Le 13 avril 2026, Clovis Cornillac retrouve le petit écran dans Monsieur le maire, inédit diffusé sur France 3 aux côtés d’Eýe Haïdara. Il y incarne Paul Barral, maire d’un village de montagne au pied du Mont‑Blanc, déterminé à préserver son territoire. Cette fiction, ancrée dans la ruralité et la résilience, résonne avec la vie de l’acteur, partagé entre Paris, la Normandie et les rivages de l’Atlantique.
Un refuge normand pour se retrouver
Loin de l’agitation des plateaux, Clovis Cornillac a acquis une petite maison en Normandie qui, au fil des années, est devenue son havre de paix. Dans cette région qu’il apprécie pour le calme et les paysages ouverts, il se ressource entre deux projets, loin des tournages et du tumulte médiatique.
La maison, décrite par l’acteur comme modeste, n’est pas un décor de luxe mais un lieu de simplicité. C’est là qu’il cherche la quiétude et qu’il pratique une activité devenue centrale pour lui : le vélo. Dans un message publié sur Instagram, il rappelle l’importance de ces parenthèses : « C’est là que je le kiffe, le vélo ! ».
Le vélo, une passion devenue essentielle
Clovis Cornillac confie avoir découvert véritablement le cyclisme lors du tournage du film La Grande Boucle. Depuis, cette discipline s’est imposée comme un pilier de son équilibre. Entre deux engagements professionnels, il s’offre des escapades sportives, parfois longues de plusieurs jours, où il enchaîne les kilomètres en solitaire.
« Quand j’arrive à libérer quatre jours, je laisse la famille, je pars tout seul (…) je ne parle pas, je pédale », explique‑t‑il, décrivant ces moments comme une solitude choisie et presque méditative. Le vélo lui permet de retrouver une liberté brute et de structurer son temps ; l’effort physique devient un exutoire et alimente sa concentration pour le travail d’acteur.
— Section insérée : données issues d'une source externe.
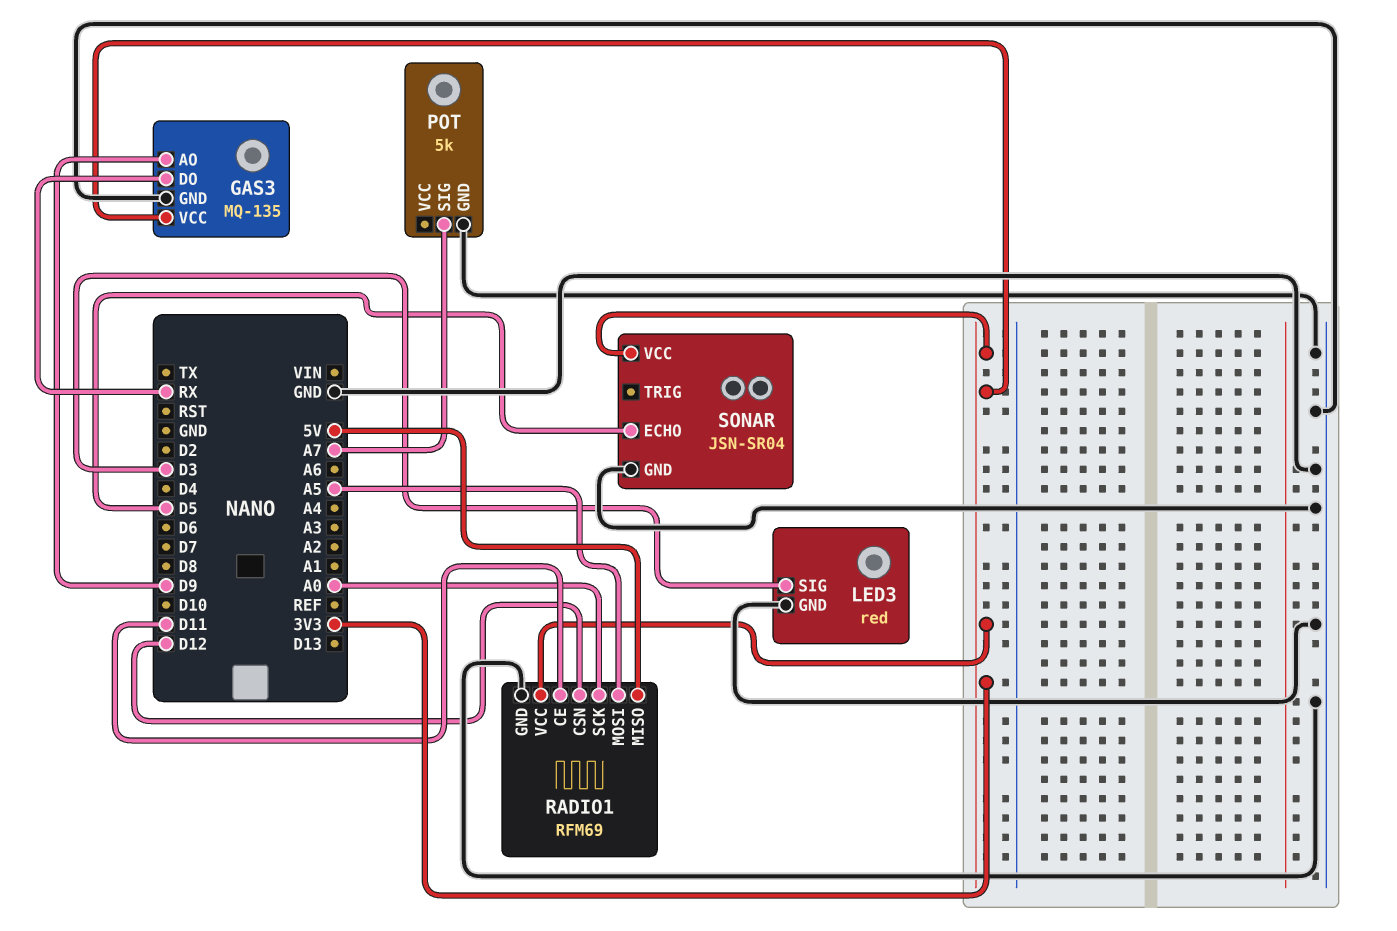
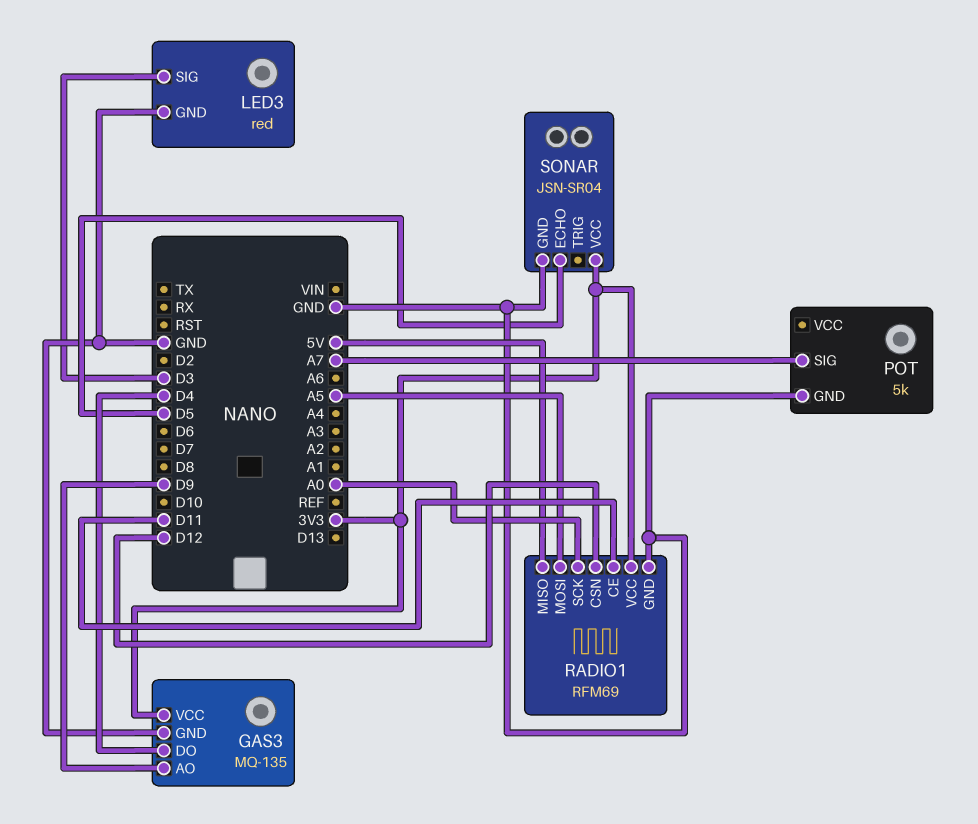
GAS3 pin DO: RX -> D4

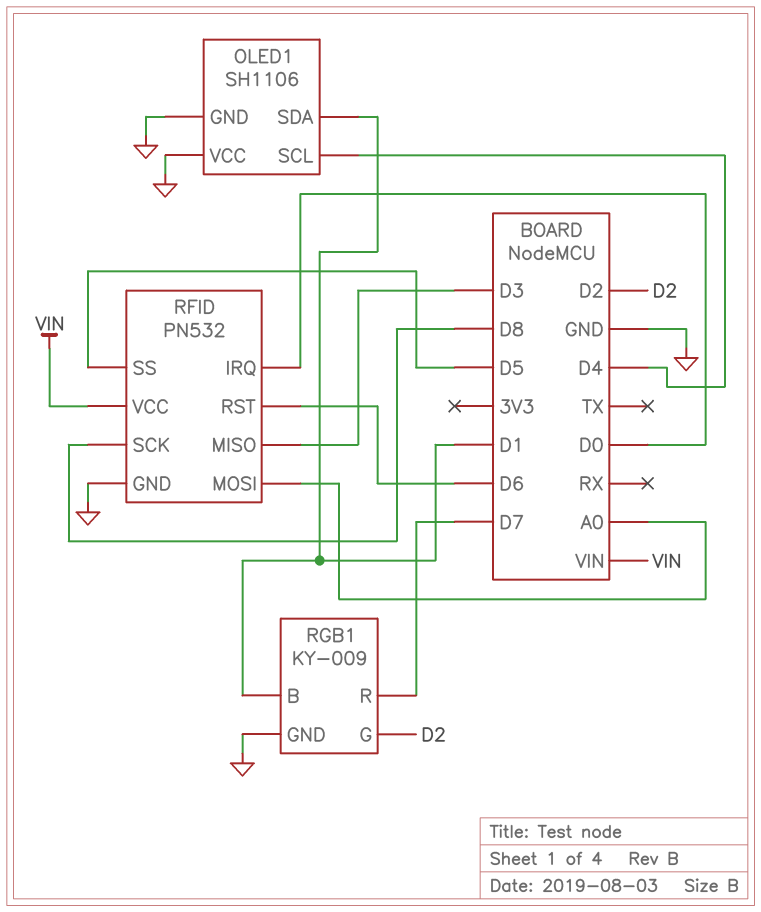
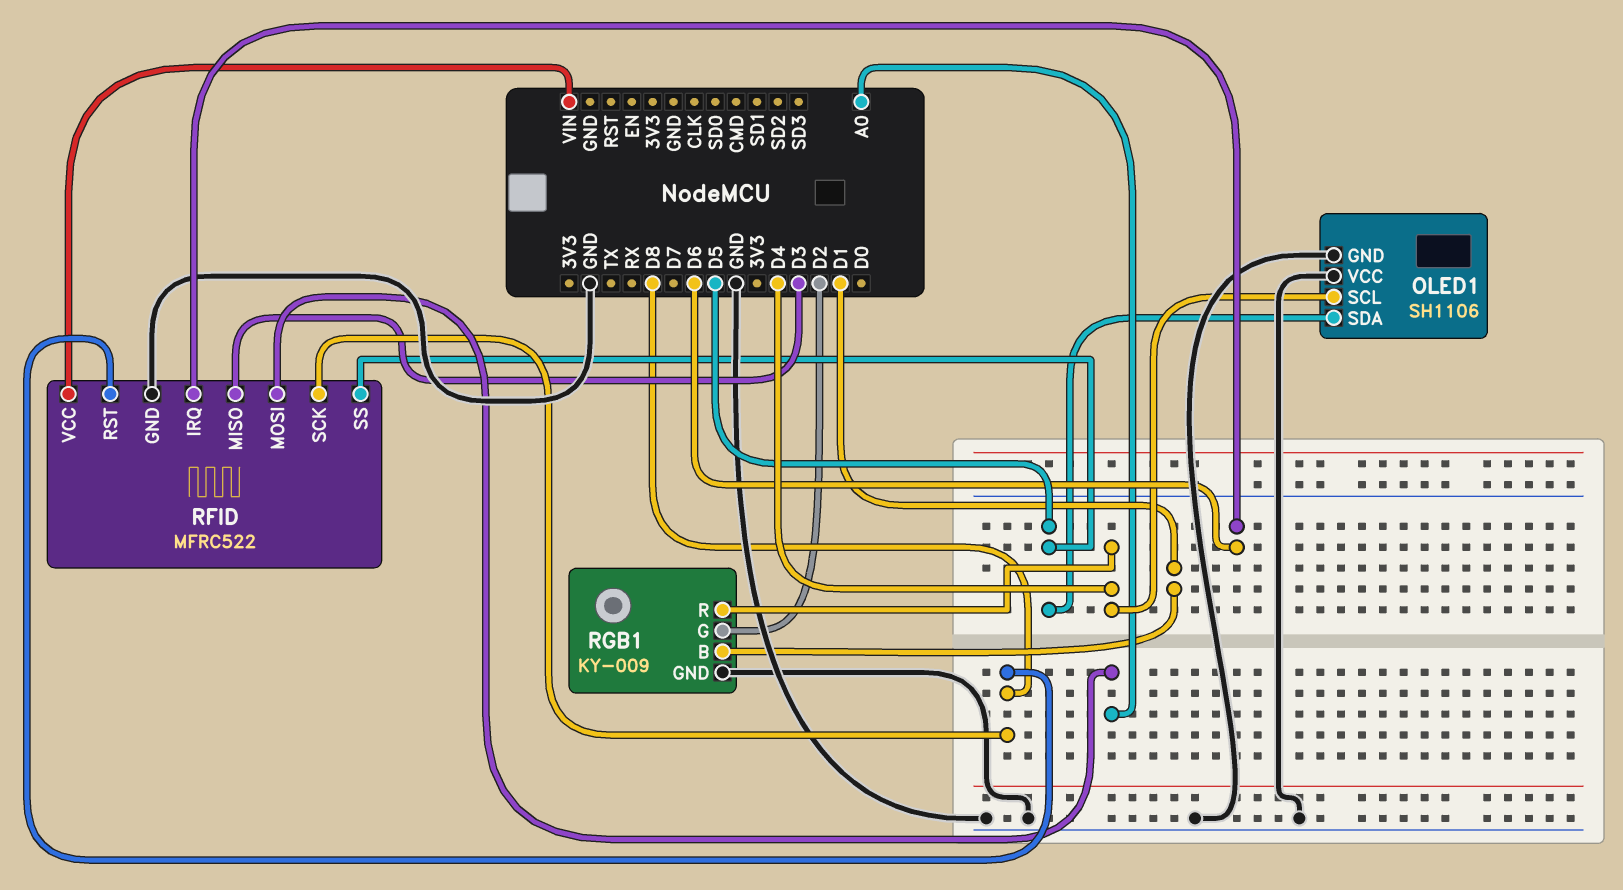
OLED1 pin SDA: D1 -> D5
RFID: PN532 -> MFRC522
RFID pin IRQ: D0 -> D6
RFID pin RST: D6 -> D8
RGB1 pin R: D7 -> D4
Cette pratique s’inscrit aussi dans une démarche de discipline personnelle. L’acteur admet : « Pendant trente ans, je culpabilisais de pouvoir me reposer sans travailler ». Aujourd’hui, il revendique ces pauses comme nécessaires, presque vitales, pour continuer à créer et à s’engager pleinement dans ses rôles.
L’appel de l’Atlantique et projets d’avenir
Si la Normandie constitue son point d’ancrage, Clovis Cornillac possède également un pied‑à‑terre dans le Sud‑Ouest, face à l’océan Atlantique. Il décrit ce lieu avec émotion : « J’ai un endroit à moi au bord de la mer, où j’adore aller ». Là‑bas, entre baignades, longues promenades et sessions de vélo face à l’horizon, il trouve une autre forme de liberté et d’inspiration.
Sur Instagram, il partage parfois des images de ces escapades maritimes, qui témoignent d’un rapport au paysage plus contemplatif que celui des routes normandes. L’océan devient ainsi un repère, presque une source d’inspiration pour l’acteur, qui cherche à ralentir et à ancrer sa vie dans des plaisirs simples.
À propos de ses projets familiaux et du temps qu’il souhaite consacrer à ces lieux, il se projette : « Dès que mon dernier aura 18 ans, je passerai plus de temps là‑bas qu’à Paris ». Cette déclaration traduit un désir marqué de s’éloigner progressivement de l’effervescence citadine pour privilégier une existence plus authentique, tournée vers la nature.
Entre Paris, la Normandie et l’Atlantique, Clovis Cornillac dessine une trajectoire où la notoriété ne l’empêche pas de chercher des respirations simples. Le vélo, les paysages marins et une maison modeste forment les éléments d’une vie équilibrée, où l’effort physique et la contemplation nourrissent l’engagement artistique.